23 Nov The Importance Of ‘Why’: Innovation and Leadership
Behind every great idea, there is a motive. Why does the idea exist? What is the purpose? The cause? The belief? According to Simon Sinek, this element of the developmental process is defined as the ‘why’ and describes the emotional drive behind an idea (Sinek, n.d.). The ‘why’ is the heart of an idea and is complimented by two other elements, the ‘how’ and the ‘what’. Together, these three elements make up what Sinek refers to as ‘the golden circle’ and provide insight to the implementation process of an idea.
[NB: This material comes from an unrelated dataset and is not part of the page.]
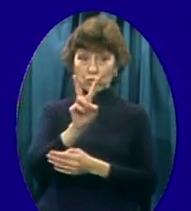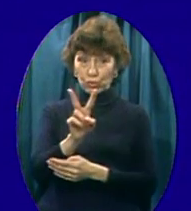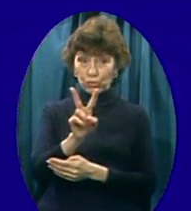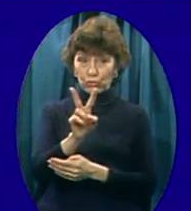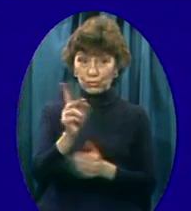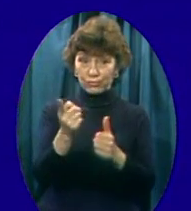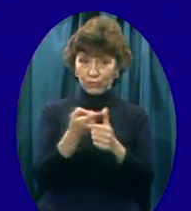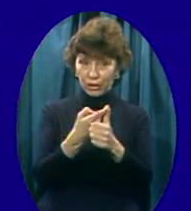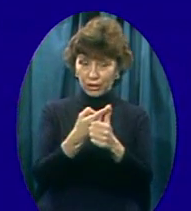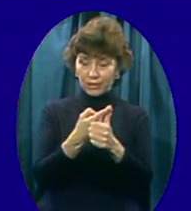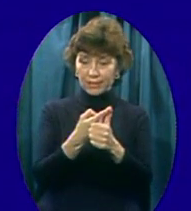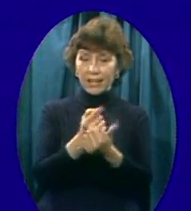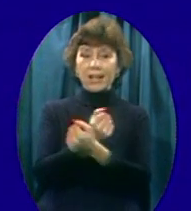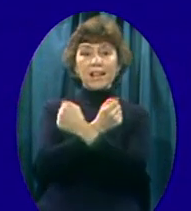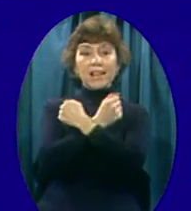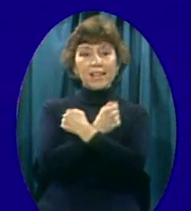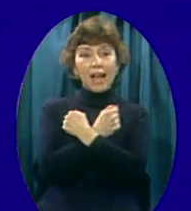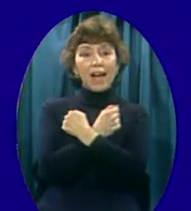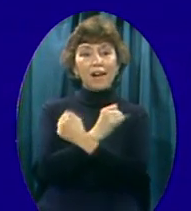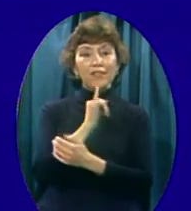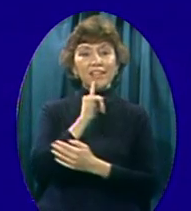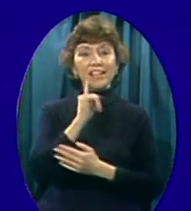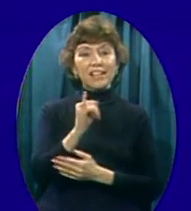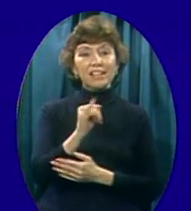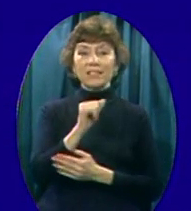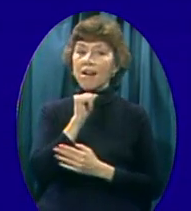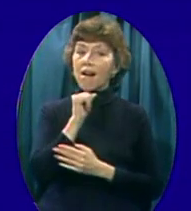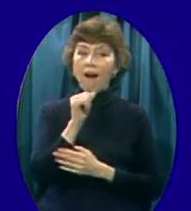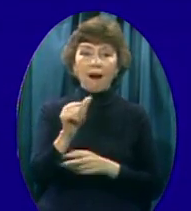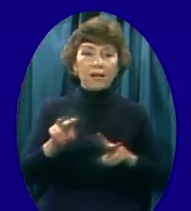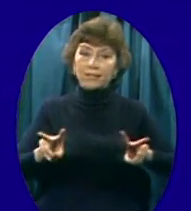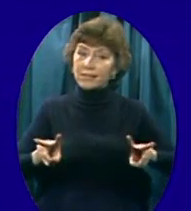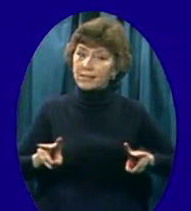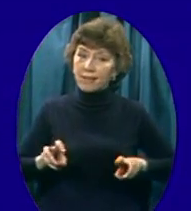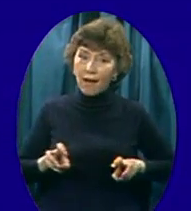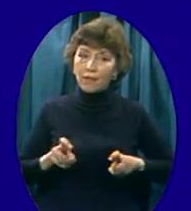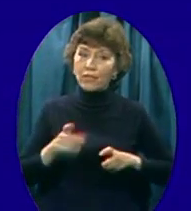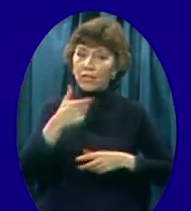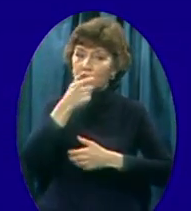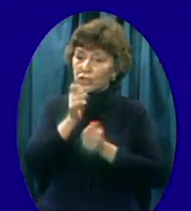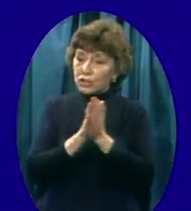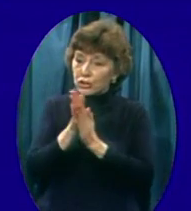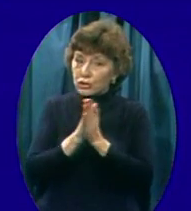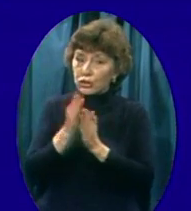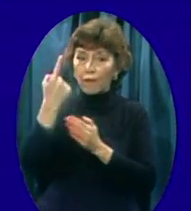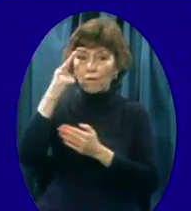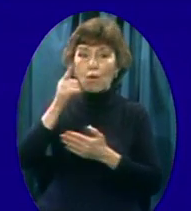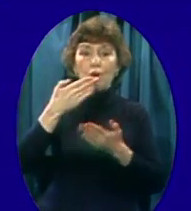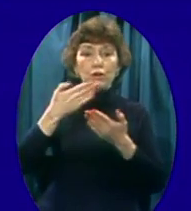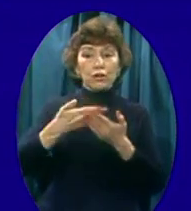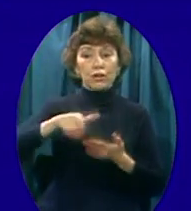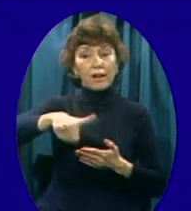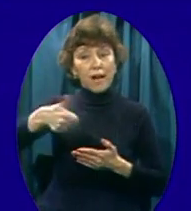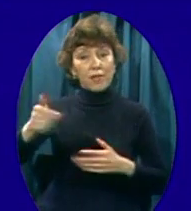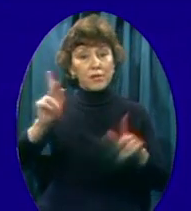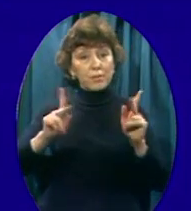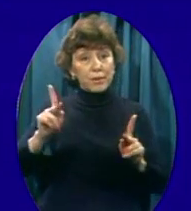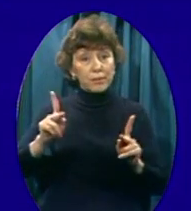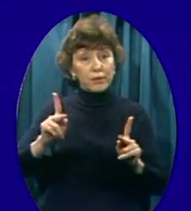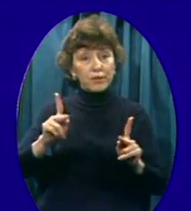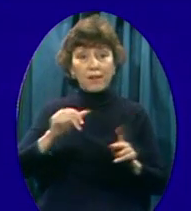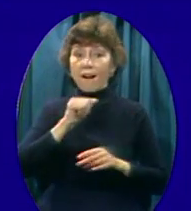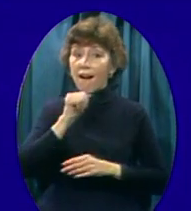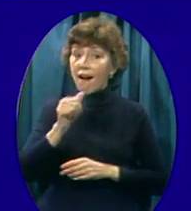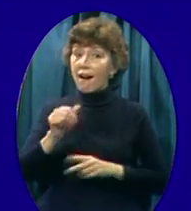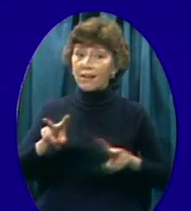First of all Love Love is unselfish concern For the welfare of others Unselfish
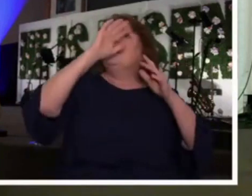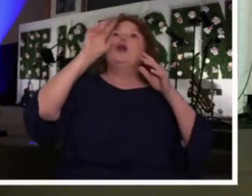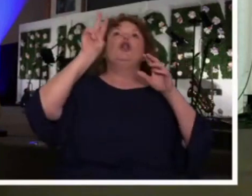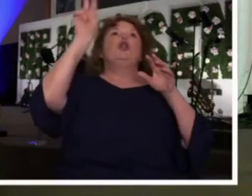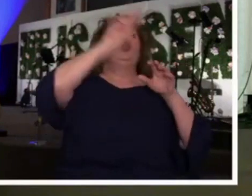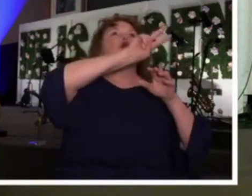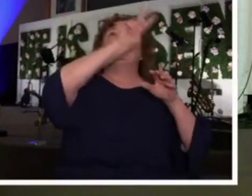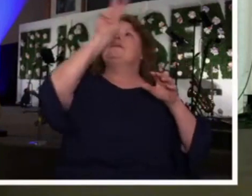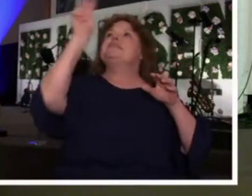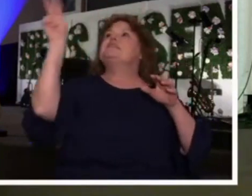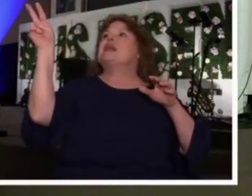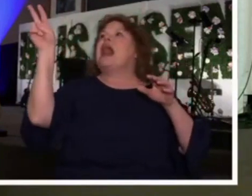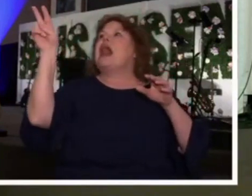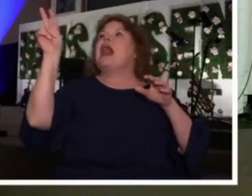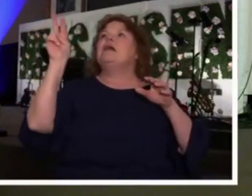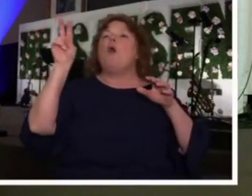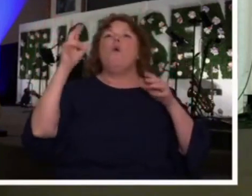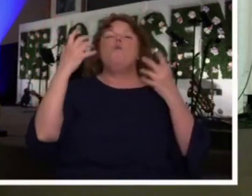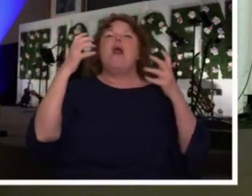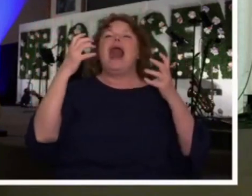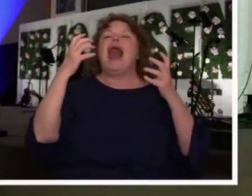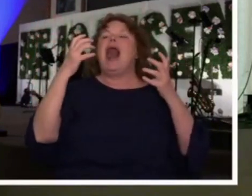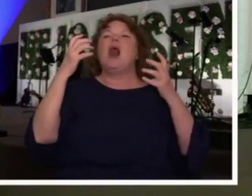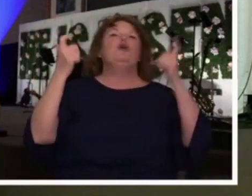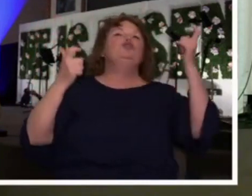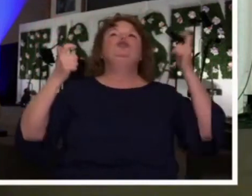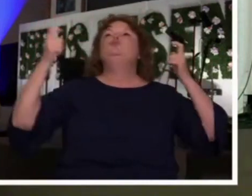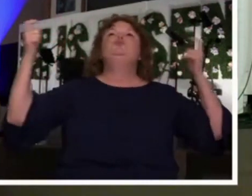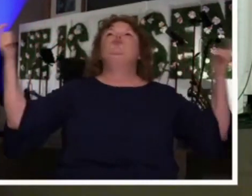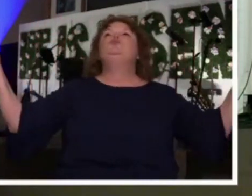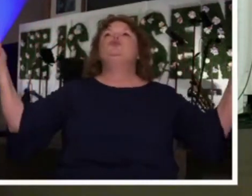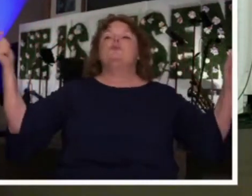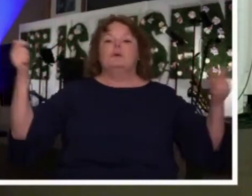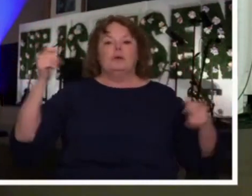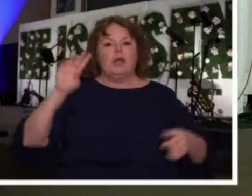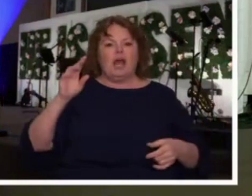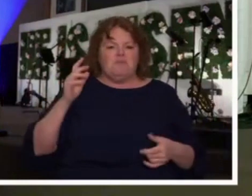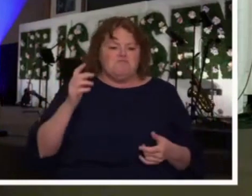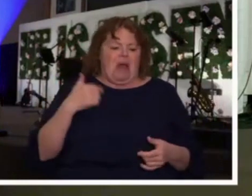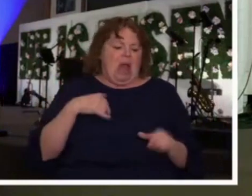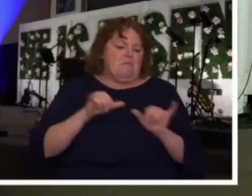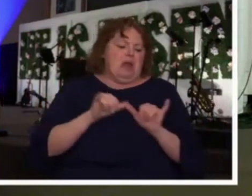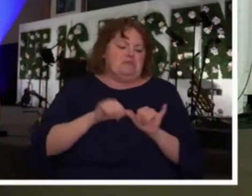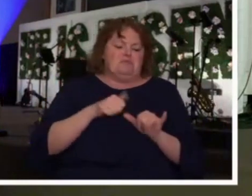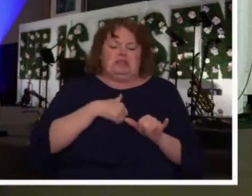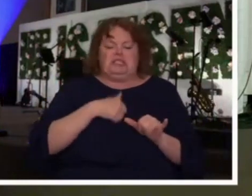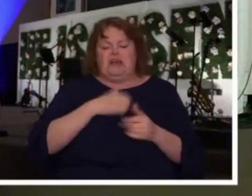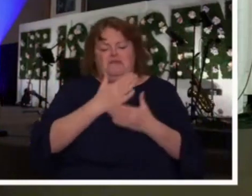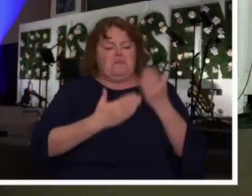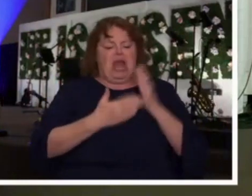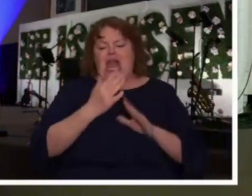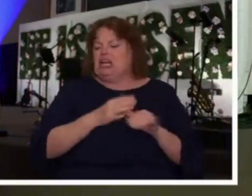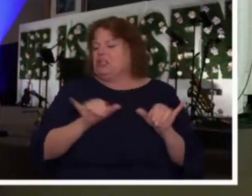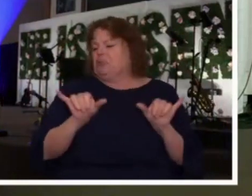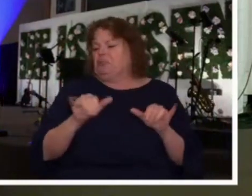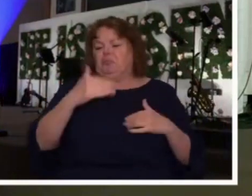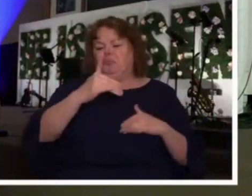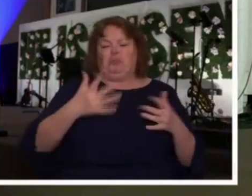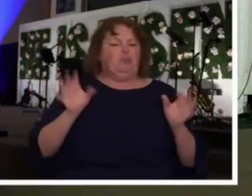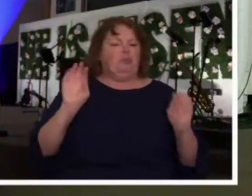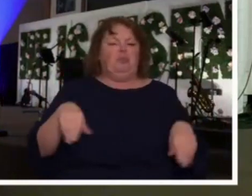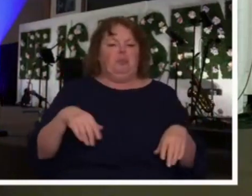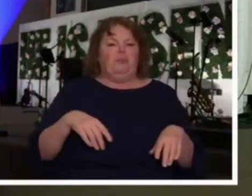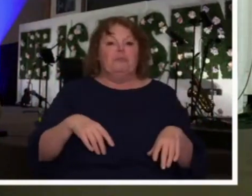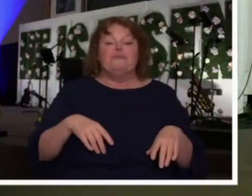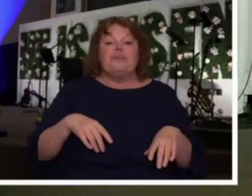far does that go? God says, I can measure it with my hand. He's held all of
Although the process of implementing an idea always consists of all three aspects of the golden circle, the difference between project outcomes, depends upon how the process is carried out. Sinek suggests that there are two ways to promote an idea, starting from the outside of the golden circle with ‘what’ and proceeding to ‘why’, or starting with ‘why’ and continuing on to ‘how’ before finally explaining what the idea is. Interestingly, those who promote their idea by starting with ‘why’ are generally more successful, according to Sinek. The reason these two methods of promotion result in different outcomes lies within our human biology.
Promotion of an idea by first communicating the ‘why’ and ‘how’ initiates the use of the limbic system, a part of the brain that is responsible for driving behavior. This allows for a person to relate their emotions to the idea before actually understanding how it can be put into action; thus, making it feel as if the idea came to them naturally. Furthermore, if a person experiences an emotional tie to an idea, they may feel in control and more confident in their decision to support the idea. In order to ensure this relationship between an idea and its prospective population, it is advantageous for the innovator to align plans for marketing around the ‘why’ and sell their idea based on personal motive.
In order to keep sight of the ‘why’ as we continue to move forward with innovative ideas, it is important to make sure that we, ourselves, understand why we are passionate about the idea in the first place. After all, Simon Sinek proposes that people are not interested in what you do, but why you do it (Sinek, n.d.). Furthermore, he states that when a leader is driven by a purpose, by a cause, by a belief, people are more apt to be inspired and support the idea (Sinek, n.d.). By demonstrating the ability to answer difficult questions in reference to the golden circle such as, ‘what is the reasoning behind the idea?’ or ‘how will this improve the lives of the consumers?’ we will strengthen the understanding of personal motive and inspire others not by advertising a product, but a relatable purpose. Sinek, S. (n.d.). How great leaders inspire action. Retrieved November 8, 2015.